A few days ago, Zuckerberg posted his feelings about the internet and security:
To keep the internet strong, we need to keep it secure. That’s why at Facebook we spend a lot of our energy making our services and the whole internet safer and more secure…The internet works because most people and companies do the same …The US government should be the champion for the internet, not a threat. They need to be much more transparent about what they’re doing, or otherwise people will believe the worst.
Zuckerberg says he’s “confused and frustrated” by the U.S. government, so much so that he called up President Obama to express himself. It’d be pretty awesome if Zuckerberg revealed that he’d gotten Obama’s number via hacking, but it appears he went through more conventional channels to get the big man’s digits.
Zuckerberg’s post is vague with regards to the conversation, but he sums it up in single sentence: “Unfortunately, it seems like it will take a very long time for true full reform.” Well, sure, but I’m sure he didn’t need to call the president to realize that.
As much as I agree with Zuckerberg, there’s some undeniable hypocrisy here too. Facebook makes a slew of money by gathering our personal information, tailoring ads, and adjusting our newsfeeds, and the company’s foray into deep learning will only increase those efforts. But the distinction here is that Facebook doesn’t hack (until we learn otherwise). Zuckerberg’s phone call was largely prompted by yet another recent revelation about the NSA’s plans to infect millions of computers with malware to gain access to personal information. Recent reports (this fantastic Intercept article outlines all the details) also indicate that the NSA, “masqueraded as a fake Facebook server, using the social media site as a launching pad to infect a target’s computer and exfiltrate files from a hard drive.” The much-maligned intelligence agency has also sent out malware via spam emails. Once used only for elusive targets, these hacking techniques have recently been used on a frighteningly large scale. Among other things, spreading malware might make systems susceptible to other attacks and hacking.

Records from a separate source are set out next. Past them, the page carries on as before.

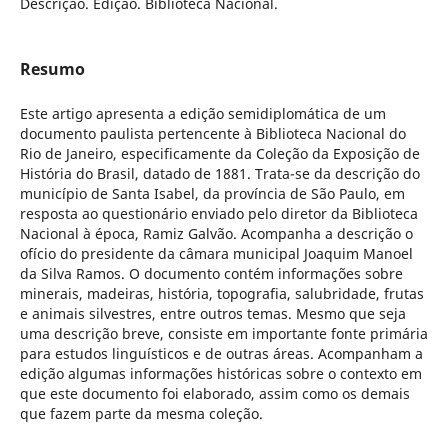
Descrição. Edição. Biblioteca Nacional.
Resumo
Este artigo apresenta a edição semidiplomática de um
documento paulista pertencente à Biblioteca Nacional do
Rio de Janeiro, especificamente da Coleção da Exposição de
História do Brasil, datado de 1881. Trata-se da descrição do
município de Santa Isabel, da província de São Paulo, em
resposta ao questionário enviado pelo diretor da Biblioteca
Nacional à época, Ramiz Galvão. Acompanha a descrição o
ofício do presidente da câmara municipal Joaquim Manoel
da Silva Ramos. O documento contém informações sobre
minerais, madeiras, história, topografia, salubridade, frutas
e animais silvestres, entre outros temas. Mesmo que seja
uma descrição breve, consiste em importante fonte primária
para estudos linguísticos e de outras áreas. Acompanham a
edição algumas informações históricas sobre o contexto em
que este documento foi elaborado, assim como os demais
que fazem parte da mesma coleção.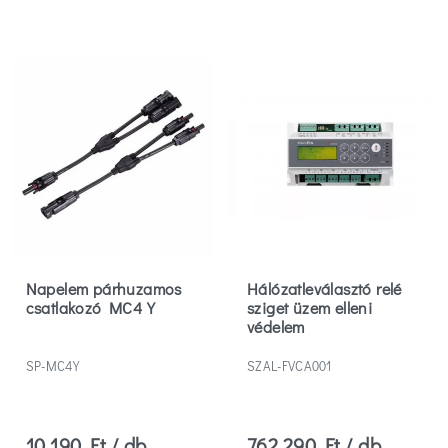
Napelem párhuzamos
Hálózatleválasztó relé
csatlakozó MC4 Y
sziget üzem elleni
védelem
SP-MC4Y
SZAL-FVCA001
10 190 Ft / db
762 290 Ft / db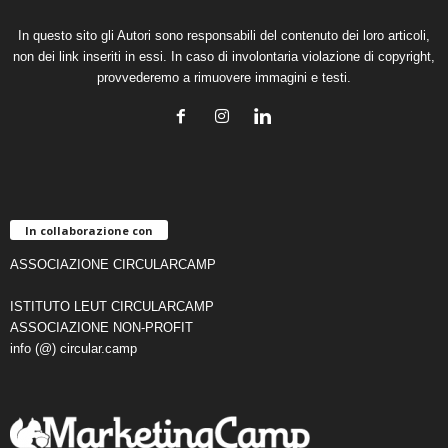
In questo sito gli Autori sono responsabili del contenuto dei loro articoli,
non dei link inseriti in essi. In caso di involontaria violazione di copyright,
provvederemo a rimuovere immagini e testi.
In collaborazione con
ASSOCIAZIONE CIRCULARCAMP
ISTITUTO LEUT CIRCULARCAMP
ASSOCIAZIONE NON-PROFIT
info (@) circular.camp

On January 17, Obama announced a policy dictating that, “signals intelligence shall be collected exclusively where there is a foreign intelligence or counterintelligence purpose to support national and departmental missions, and not for any other purposes.” But the President’s credibility on his matter is understandably thin. I don’t buy it. Neither does Angela Merkel. And neither does Mark Zuckerberg. I just wish that mattered more.